**READING PASSAGE**

--- START ---

The service is unreliable because
there is no guarantee of delivery.
Packets may be silently dropped,
duplicated or delayed and may
arrive out of order. The service
is also called a best effort
service, all attempts to deliver
a packet will be made, with
unreliability only caused by
hardware faults or exhausted
resources.
As there is no sense of a connection
at the IP level there are no
simple methods to provide a
quality of service (QoS). QoS
is a request from an application
to the network to provide a
guarantee on the quality of
a connection. This allows an
application to request a fixed
amount of bandwidth from the
network, and assume it will
be provided, once the QoS request
has been accepted. Also a fixed
delay, i.e. no jitter and in
order delivery can be assumed.
A network that supports QoS
will be protected from congestion
problems, as the network will
refuse connections that request
larger resources than can be
supplied. An example of a network
that supports QoS is the current
telephone network, where every
call is guaranteed the bandwidth
for the call. Most users at
some point have heard the overloaded
signal where the network cannot
provide the requested resource
required to make a call.
The application decides which
transport protocol is used.
The two protocols shown here,
TCP and UDP are the most commonly
used ones. TCP provides a reliable
connection and is used by the
majority of current Internet
applications. TCP, besides being
responsible for error checking
and correcting, is also responsible
for controlling the speed at
which this data is sent. TCP
is capable of detecting congestion
in the network and will back
off transmission speed when
congestion occurs. These features
protect the network from congestion
collapse.
As discussed in the introduction,
VoIP is a real-time service.
For real-time properties to
be guaranteed to be met, a network
with QoS must be used to provide
fixed delay and bandwidth. It
has already been said that IP
cannot provide this. This then
presents a choice. If IP is
a requirement, which transport
layer should be used to provide
a system that is most likely
to meet real-time constraints.
As TCP provides features such
as congestion control, it would
be the preferred protocol to
use. Unfortunately due to the
fact that TCP is a reliable
service, delays will be introduced
whenever a bit error or packet
loss occurs. This delay is caused
by retransmission of the broken
packet, along with any successive
packets that may have already
been sent. This can be a large
source of jitter.
TCP uses a combination of four
algorithms to provide congestion
control, slow start, congestion
avoidance, fast retransmit and
fast recovery. These algorithms
all use packet loss as an indication
of congestion, and all alter
the number of packets TCP will
send before waiting for acknowledgments
of those packets. These alterations
affect the bandwidth available
and also change delays seen
on a link, providing another
source of jitter.
Figure 1: Simplified IP protocol
stack
Combined, TCP raises jitter
to an unacceptable level rendering
TCP unusable for real-time services.

--- END ---

**LIST OF TASKS**
(a) Answer these questions from the passage on IP and TCP:
(i) What network does it give as an example of one that supports QoS?
(ii) Which two transport protocols does it call the most commonly used?
(iii) What four algorithms does TCP combine to provide congestion control?
(b) Please reproduce the part of the passage on IP and TCP starting at "For real-time properties" and ending at "meet real-time constraints.".

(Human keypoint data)

--- START ---

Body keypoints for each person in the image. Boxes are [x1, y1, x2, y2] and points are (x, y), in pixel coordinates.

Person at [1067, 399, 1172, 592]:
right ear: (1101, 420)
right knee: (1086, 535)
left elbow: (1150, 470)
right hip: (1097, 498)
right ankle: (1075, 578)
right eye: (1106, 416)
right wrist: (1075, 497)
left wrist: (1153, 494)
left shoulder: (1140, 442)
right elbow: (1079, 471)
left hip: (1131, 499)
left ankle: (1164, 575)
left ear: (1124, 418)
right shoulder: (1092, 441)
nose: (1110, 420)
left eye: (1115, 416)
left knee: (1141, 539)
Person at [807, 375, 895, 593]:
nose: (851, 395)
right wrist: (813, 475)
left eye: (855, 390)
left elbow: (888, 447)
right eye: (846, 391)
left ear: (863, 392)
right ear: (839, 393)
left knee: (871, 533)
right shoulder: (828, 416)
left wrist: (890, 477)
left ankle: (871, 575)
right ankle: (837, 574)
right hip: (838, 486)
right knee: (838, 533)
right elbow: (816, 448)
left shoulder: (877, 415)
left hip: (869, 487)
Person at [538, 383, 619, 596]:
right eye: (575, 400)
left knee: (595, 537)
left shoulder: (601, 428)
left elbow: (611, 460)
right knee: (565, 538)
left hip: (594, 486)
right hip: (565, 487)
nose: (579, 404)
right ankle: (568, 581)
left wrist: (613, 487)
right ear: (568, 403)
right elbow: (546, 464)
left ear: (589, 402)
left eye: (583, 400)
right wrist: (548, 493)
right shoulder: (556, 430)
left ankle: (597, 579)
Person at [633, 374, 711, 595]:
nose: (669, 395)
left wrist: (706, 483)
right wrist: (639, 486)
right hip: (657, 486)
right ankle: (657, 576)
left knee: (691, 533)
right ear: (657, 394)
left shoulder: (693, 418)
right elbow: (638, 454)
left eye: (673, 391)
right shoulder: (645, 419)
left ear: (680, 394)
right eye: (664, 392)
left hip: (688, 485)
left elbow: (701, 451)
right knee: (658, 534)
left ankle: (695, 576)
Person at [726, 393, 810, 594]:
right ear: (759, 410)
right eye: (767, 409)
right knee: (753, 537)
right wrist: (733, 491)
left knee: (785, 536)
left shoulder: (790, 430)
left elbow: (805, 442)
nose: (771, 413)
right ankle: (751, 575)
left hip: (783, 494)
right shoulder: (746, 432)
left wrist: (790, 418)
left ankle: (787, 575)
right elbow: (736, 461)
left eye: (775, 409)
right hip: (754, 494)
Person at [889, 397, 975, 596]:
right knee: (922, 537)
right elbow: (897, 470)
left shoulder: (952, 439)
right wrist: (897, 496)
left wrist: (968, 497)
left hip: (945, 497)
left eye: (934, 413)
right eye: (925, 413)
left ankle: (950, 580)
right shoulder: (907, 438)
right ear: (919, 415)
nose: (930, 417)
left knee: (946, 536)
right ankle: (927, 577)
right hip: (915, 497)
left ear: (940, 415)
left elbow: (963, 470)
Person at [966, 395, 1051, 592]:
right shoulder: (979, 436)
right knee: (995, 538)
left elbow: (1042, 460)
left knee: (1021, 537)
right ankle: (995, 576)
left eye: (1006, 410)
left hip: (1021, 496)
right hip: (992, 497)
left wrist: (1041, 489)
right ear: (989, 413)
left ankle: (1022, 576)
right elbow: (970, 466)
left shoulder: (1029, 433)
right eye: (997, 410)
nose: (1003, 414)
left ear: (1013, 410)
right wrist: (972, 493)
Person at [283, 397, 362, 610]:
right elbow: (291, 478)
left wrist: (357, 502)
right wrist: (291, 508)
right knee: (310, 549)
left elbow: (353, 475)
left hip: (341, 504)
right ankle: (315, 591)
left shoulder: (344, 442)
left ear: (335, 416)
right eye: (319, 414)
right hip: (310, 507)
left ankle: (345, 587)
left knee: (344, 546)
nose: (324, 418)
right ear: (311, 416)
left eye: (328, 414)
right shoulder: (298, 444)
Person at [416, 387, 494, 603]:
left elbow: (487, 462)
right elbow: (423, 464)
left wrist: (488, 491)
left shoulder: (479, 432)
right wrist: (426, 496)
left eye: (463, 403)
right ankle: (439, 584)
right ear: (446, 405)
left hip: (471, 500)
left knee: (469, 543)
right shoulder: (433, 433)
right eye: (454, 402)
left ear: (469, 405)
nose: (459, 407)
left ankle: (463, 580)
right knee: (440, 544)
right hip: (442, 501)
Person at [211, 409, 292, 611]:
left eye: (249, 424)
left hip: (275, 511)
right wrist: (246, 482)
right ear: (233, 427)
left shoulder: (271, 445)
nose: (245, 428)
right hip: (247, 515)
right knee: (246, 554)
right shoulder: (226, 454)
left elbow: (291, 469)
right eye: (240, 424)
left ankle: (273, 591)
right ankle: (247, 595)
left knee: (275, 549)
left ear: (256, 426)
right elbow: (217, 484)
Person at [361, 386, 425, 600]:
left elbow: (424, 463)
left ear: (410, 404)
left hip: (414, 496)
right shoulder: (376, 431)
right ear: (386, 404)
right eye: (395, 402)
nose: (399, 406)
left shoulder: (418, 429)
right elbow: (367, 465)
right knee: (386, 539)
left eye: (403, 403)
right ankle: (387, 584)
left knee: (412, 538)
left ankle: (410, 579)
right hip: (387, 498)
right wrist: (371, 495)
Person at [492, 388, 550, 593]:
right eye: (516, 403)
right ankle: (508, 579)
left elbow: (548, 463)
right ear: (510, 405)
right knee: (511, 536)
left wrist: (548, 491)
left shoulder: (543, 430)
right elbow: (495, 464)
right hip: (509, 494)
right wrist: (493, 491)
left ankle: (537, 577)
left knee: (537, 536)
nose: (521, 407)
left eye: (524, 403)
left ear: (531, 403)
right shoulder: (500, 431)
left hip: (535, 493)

--- END ---

**TASK-BY-TASK OUTPUTS**
(a)
(i) The current telephone network.
(ii) TCP and UDP.
(iii) Slow start, congestion avoidance, fast retransmit and fast recovery.

(b)
For real-time properties to
be guaranteed to be met, a network
with QoS must be used to provide
fixed delay and bandwidth. It
has already been said that IP
cannot provide this. This then
presents a choice. If IP is
a requirement, which transport
layer should be used to provide
a system that is most likely
to meet real-time constraints.